3.5 minutes

Almost a fifth of Mirakl's business comes from B2B transactions, an executive told Digital Commerce 360.

Mirakl has been extending its list of clients using its catalog transformer to list products online — whether through a marketplace or an AI agent.

Mirakl provides technology that enables companies to create their own marketplaces or sell on existing ones. And it provides essentially the same technology for wholesalers in the B2B context as it does for retailers selling directly to consumers.

The differences, according to Scott Eckert, CEO of the Americas at Mirakl, largely come down to B2B-specific features such as buying using purchase orders rather than credit cards.

“Just a little under 20% of Mirakl’s business is B2B transactions,” Eckert told Digital Commerce 360. “It’s a vibrant part of the business we do. You probably wouldn’t know the brands typically because what they’re often doing is they’re building a connection to their distributors, or they’re trying to coordinate parts and distributing parts to dealers. And so if you think about it, the distributors buying from a central organization look a whole lot like people buying off a marketplace.”

What is the Mirakl catalog transformer?

The catalog transformer is an AI-enabled tool that Mirakl built using its own proprietary language models. Mirakl said the tool automates product catalog optimization at scale. It enables companies to apply attributes to their product across catalogs. The tool refines attributes based on where the company wants to sell them, Eckert said. Mirakl uses the catalog transformer within what it calls Mirakl Connect.

Mirakl Connect is an AI-powered multichannel selling solution for both B2B and B2C clients. The technology company launched Mirakl Connect in 2019, calling it a way of “connecting marketplace operators with sellers and partners.”

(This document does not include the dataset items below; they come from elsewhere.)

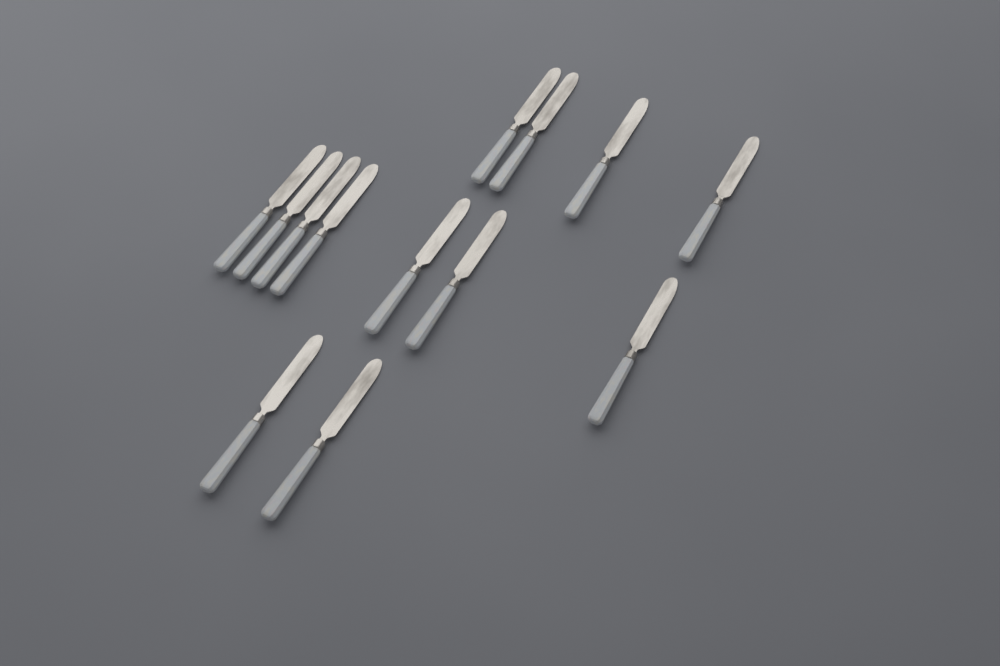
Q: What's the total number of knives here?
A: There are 13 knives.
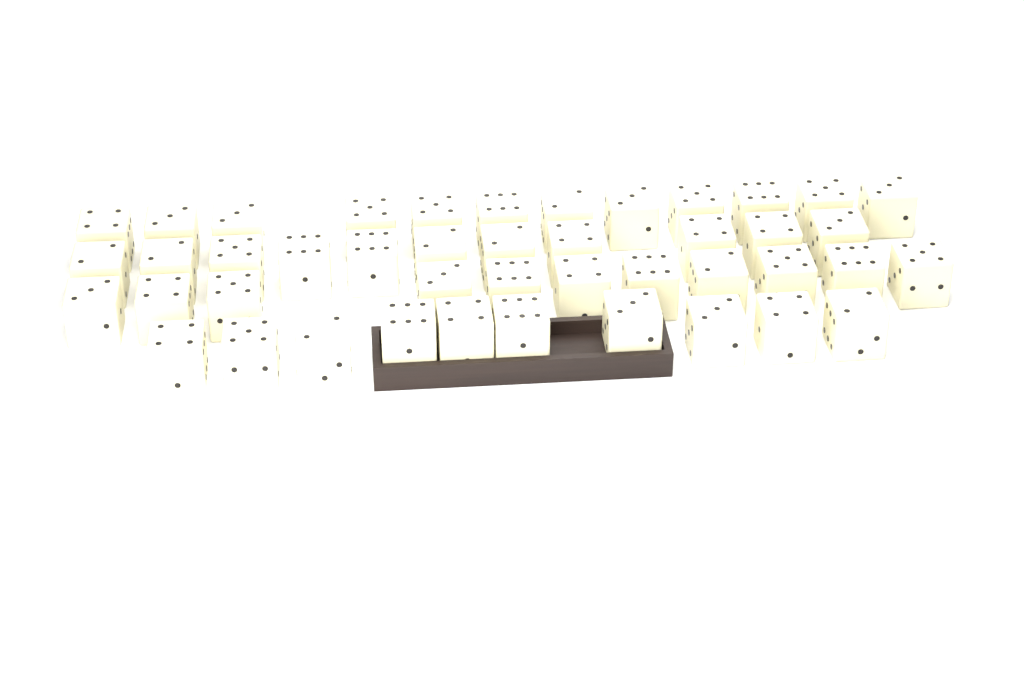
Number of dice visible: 44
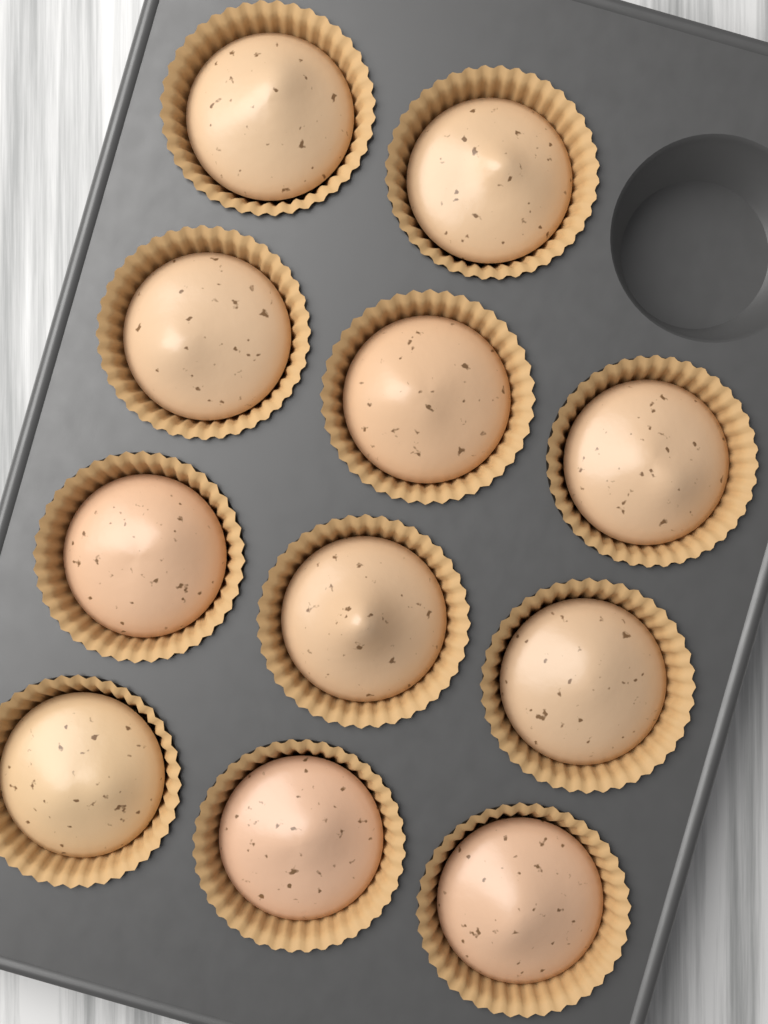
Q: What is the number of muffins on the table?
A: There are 11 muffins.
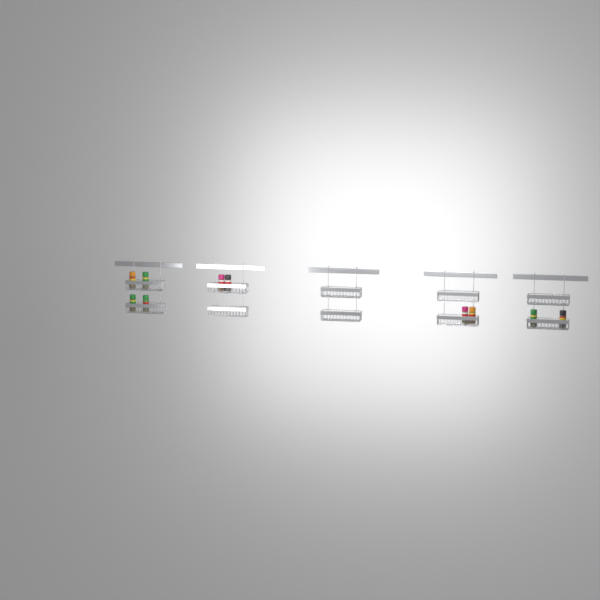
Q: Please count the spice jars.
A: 10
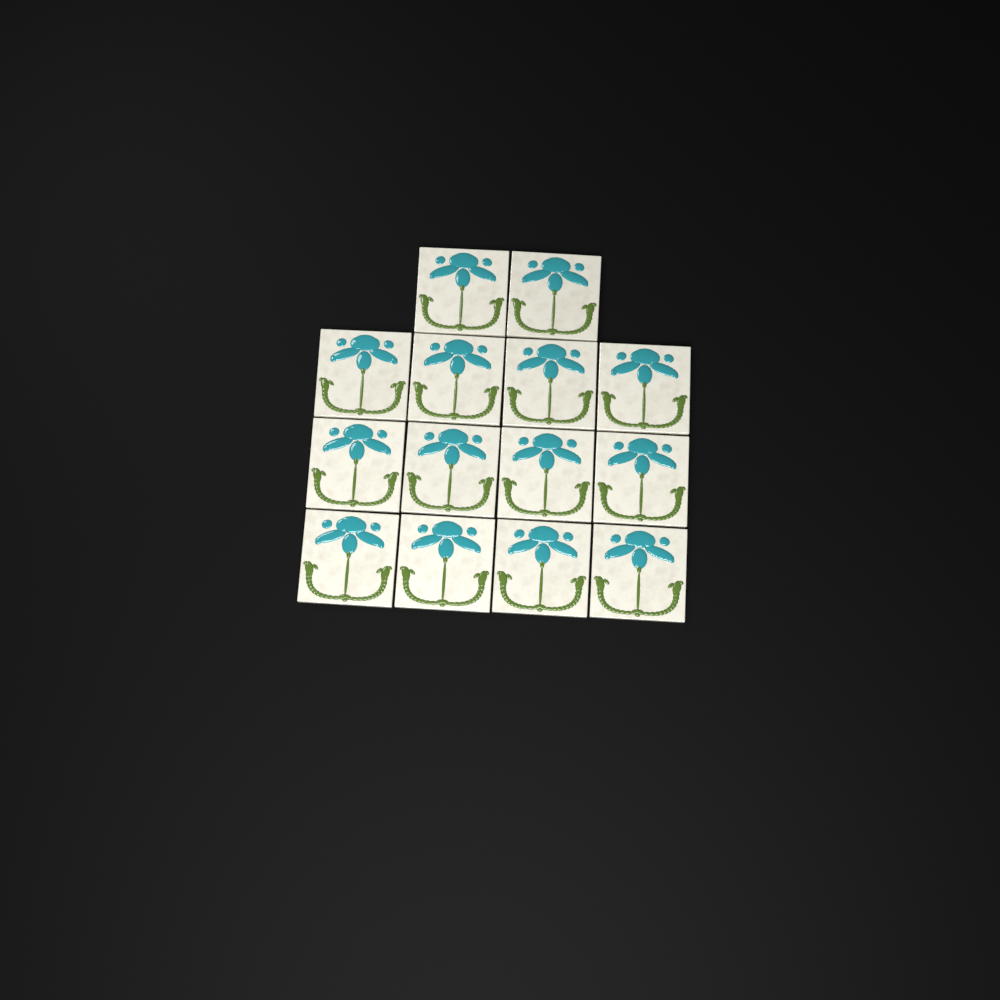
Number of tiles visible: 14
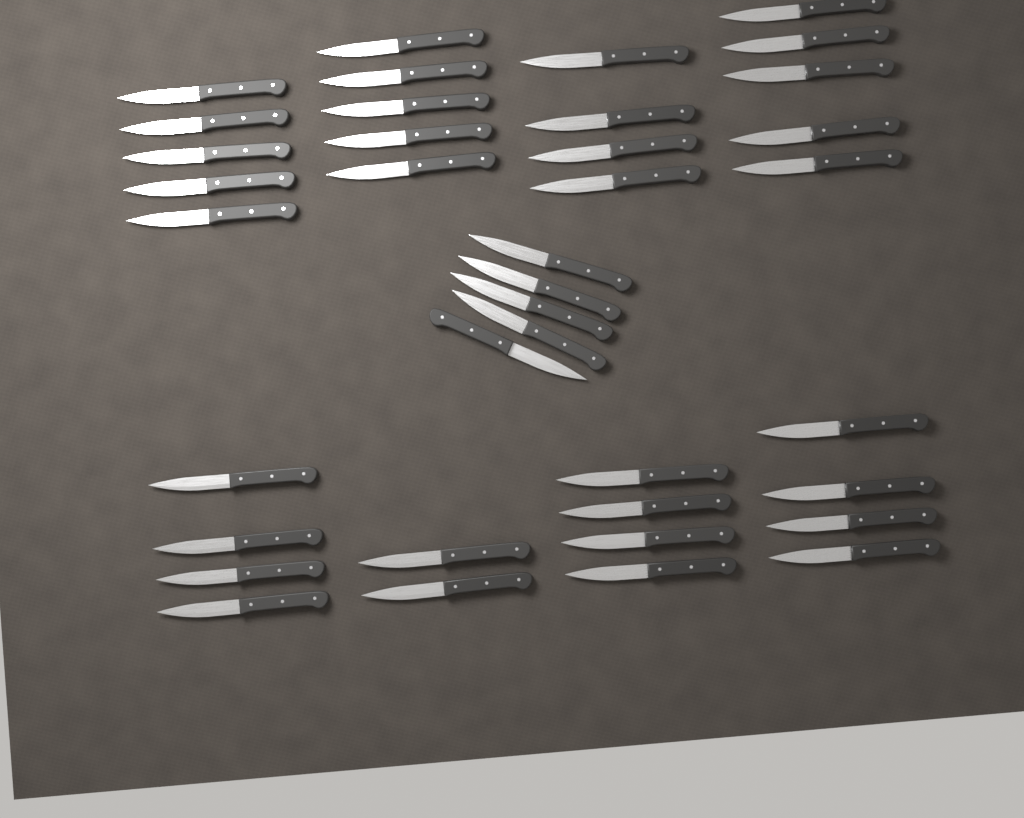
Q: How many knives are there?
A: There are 38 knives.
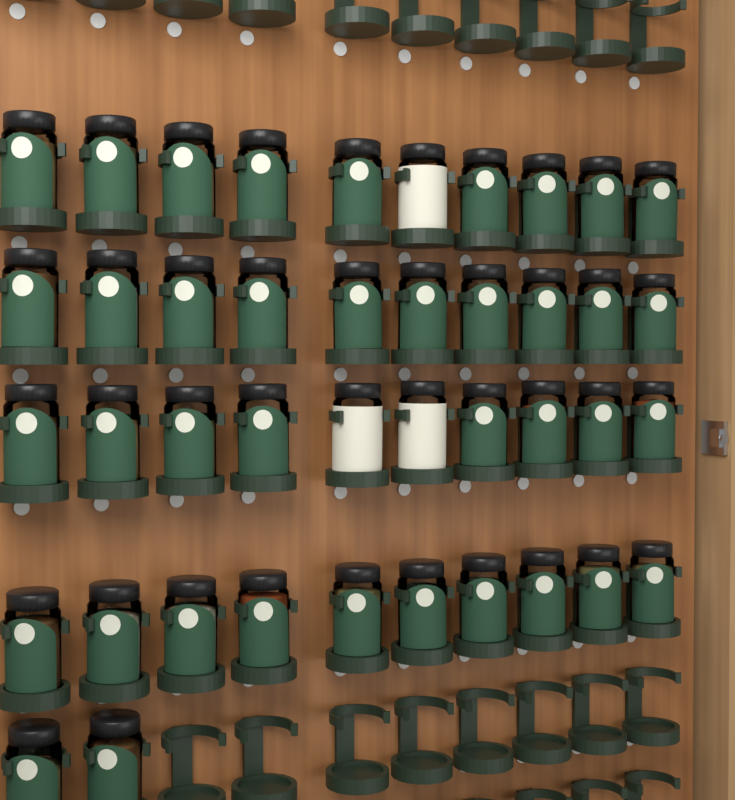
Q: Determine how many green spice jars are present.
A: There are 39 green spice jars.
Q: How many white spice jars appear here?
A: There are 3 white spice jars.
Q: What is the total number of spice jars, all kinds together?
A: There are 42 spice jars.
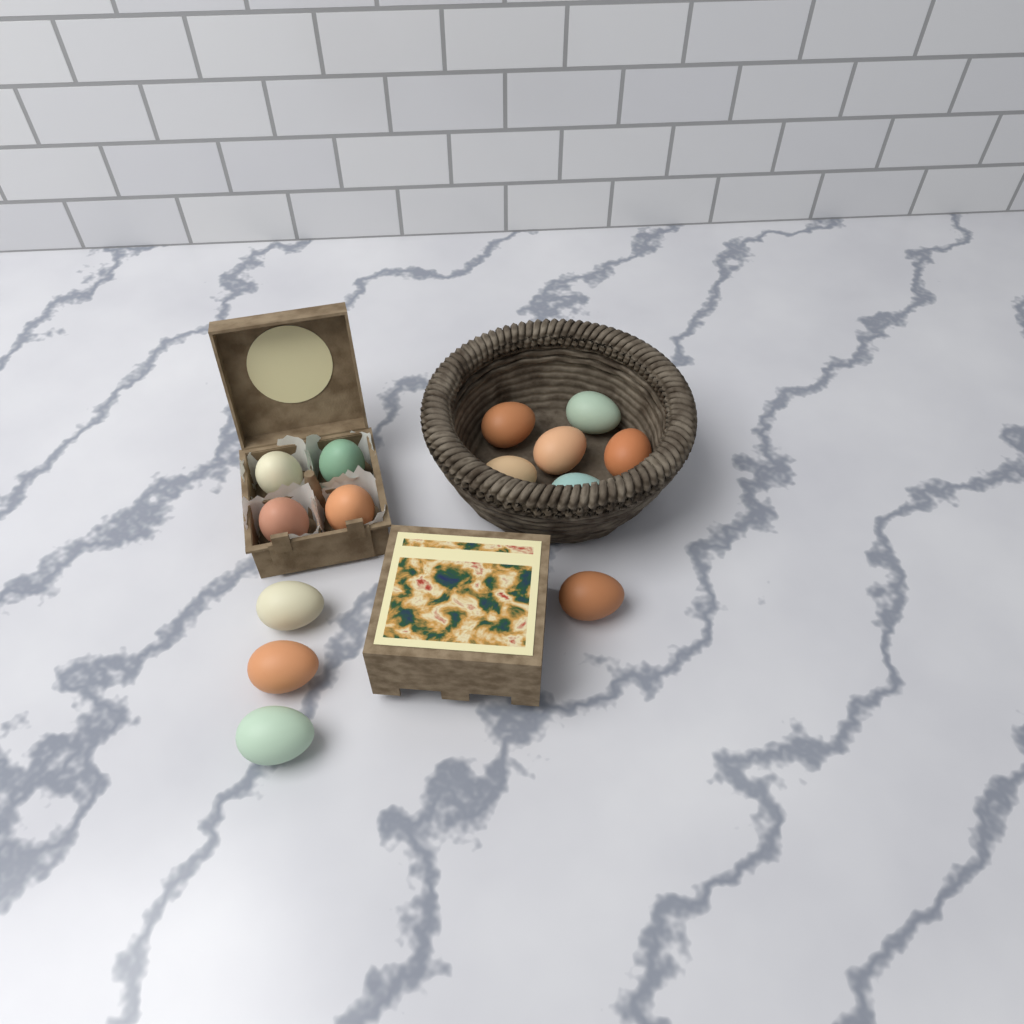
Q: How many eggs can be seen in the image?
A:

Mirakl Connect displays potential integrations for customers. | Image credit: Mirakl

Mirakl Connect displays potential integrations for customers. | Image credit: Mirakl

He noted that B2B companies “are often roll-ups of acquisitions.” As such, they have different products, businesses and information systems to meld together. That aggregation service is a strong use case for the catalog transformer, he said.

One example is with Bunzl, an international distribution and services group. In April, Mirakl and Bunzl launched BunzlOne. They touted that with 160 companies across 32 countries, Bunzl sources, consolidates and delivers products worldwide. Now, it uses a single catalog with real-time availability and enterprise-specific pricing across multiple Bunzl companies, they said.

The Bunzl announcement came the month after outdoor power equipment maker STIHL launched a B2B marketplace through Mirakl.

How B2B companies can use Mirakl’s catalog transformer

“What Mirakl is great at is if you have a many-to-many marketplace lots of different sellers, lots of different buyers we help put those together,” Eckert told Digital Commerce 360.

In one case, he said, Mirakl enabled a hotel chain to optimize mass purchases of towels for 1,000 locations. He gave another example of an auto parts supplier working to ensure all its dealerships can order a unique part for its cars from one place where it can centralize the ordering.

Eckert said the catalog transformer primarily serves two interconnected purposes: enrichment and optimization.

The enrichment process makes sure each product has the right type of image for the channel that a company is selling through. Mirakl also extracts attributes from those images, Eckert said. From there, the catalog transformer uses those attributes to build descriptions of how to use products.

The optimization uses Mirakl’s knowledge of what is uniquely important for each large language model (LLM) and marketplace. That changes with every update, making it a dynamic space, Eckert said. Mirakl constantly updates the catalog transformer to account for the different parameters AI agents are looking for, he added.

“The end result is a richer set of data than what a customer might see when they’re surfing the web and looking at a product data page,” Eckert said. “Behind that is actually a whole — that you don’t see because it’s designed to be machine-readable, not human readable — is a whole rich set of data that’s been optimized for the different AI agents.”